2015.3.30 17:39

9秒87の桐生が帰国「外国人に勝てたのは大きい」/陸上

笑顔で帰国した東洋大学・桐生祥秀=成田空港(撮影・小倉元司)

笑顔で帰国した東洋大学・桐生祥秀=成田空港(撮影・小倉元司)【拡大】

 米テキサス州オースティンで28日に行われた陸上のテキサス・リレー男子100メートルで、追い風参考ながら9秒87をマークした桐生祥秀(19)=東洋大=が30日、アメリカン航空便で成田空港に帰国した。出迎えの報道陣に驚きながらも「まずは公認記録をしっかり出さないと」と浮かれることなく話した。

 「ずいぶん盛り上がってるなあ」。帰国した桐生が、ずらりと並んだテレビカメラを前に、少し驚いた表情を見せた。

 国際陸連によると9秒87は、風などの条件に関係なくアジア選手が出したタイムとしては過去最速。「(現地でタイムを出したときは)日本人が9秒台ということで盛り上がったけど、ここまでとは…」と桐生。

 レース後、ミニブログのツイッターや無料通信アプリのラインなどで多くの祝福の言葉を受けたが、「『次は公認で』といわれた。今回は追い風参考の9秒台なんで、次はしっかり」。落ち着いた表情で話す。
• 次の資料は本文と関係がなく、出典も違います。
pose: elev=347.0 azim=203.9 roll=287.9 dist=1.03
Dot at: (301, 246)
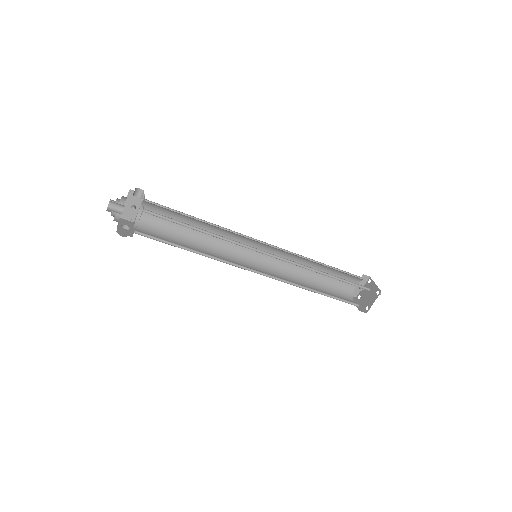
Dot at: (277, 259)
 レースでは「いい感じでベストが出るかと思ったけど、9秒8とは思わなかった」と振り返る。「思い切って出られて、いつも以上に前半の加速がうまくできた。スターティングブロックの位置を変えたのがはまった」。ブロックの間隔を従来より10センチほど広げたことで「1歩目が出やすくなって、1、2歩目がスムーズにいくようになった」と話し、「冬季にしっかり走り込みできた」とトレーニングの成果を実感した。

 東洋大進学から1年。「去年は高校からの流れを崩さないようにして、故障にも対症療法しかしなかった」とは土江寛裕コーチ(40)だ。昨秋に故障したため早めにシーズンを切り上げると、冬季トレーニングから「私の考えを入れてやってきた」。軽めの重りを持って負荷をかけながら走りの動きをするなど、京都・洛南高時代にはあえて行わなかったウエートを使ったトレーニングを少しずつ取り入れた。

 男子100メートルの日本記録保持者、伊東浩司氏に師事してストレッチを習うなどし、「ストライドが効くような動きを自然にできるようトレーニングをさせた」と土江コーチ。当初、桐生は「コーチの言っていることが分からない」と不安も抱いていたが、今月上旬のグアム合宿から求める動きができるようになったという。

 「外国人に勝てたのは大きい」と桐生。レースでは、2012年ロンドン五輪400メートルリレー銀メダリストのライアン・ベイリー(米国)や、13年モスクワ世界陸上で同種目銀メダルのチャールズ・シルモン(同)に競り勝った。「海外の雰囲気に慣れたのは大きい。経験を積んで、海外選手に負けないという自信がついてきた」という。

 「(9秒8で走ったという)走りの感覚は強烈に残るでしょう。しかも海外で、黒人の速い選手何人かがいる中で出せたというのは重要な印象として彼の中に残るはず」とは土江コーチ。レース後の痛みなどが出ていないことから「9秒8のスピードに体が対応できている」と手応えを語り、「この方向で行けばいいと、私自身にも自信になりました」という。

 「9秒8まで出たら、次は10秒1じゃ満足してもらえないな」と桐生。「(世界選手権や五輪という)世界大会で、こういう走りをしないと決勝は狙えない」と気を引き締め直す。次は織田記念(4月18~19日、広島)に出場予定。その後、関東インカレやゴールデングランプリ、日本選手権(6月26~28日、新潟)が待つが、本番は8月の世界選手権(北京)だ。「時間があるのでしっかり走りたい。100メートルと200メートルで日本新を狙いたいし、世界選手権ではけがなく、ラウンドを重ねたい」と、地道に前を見据えた。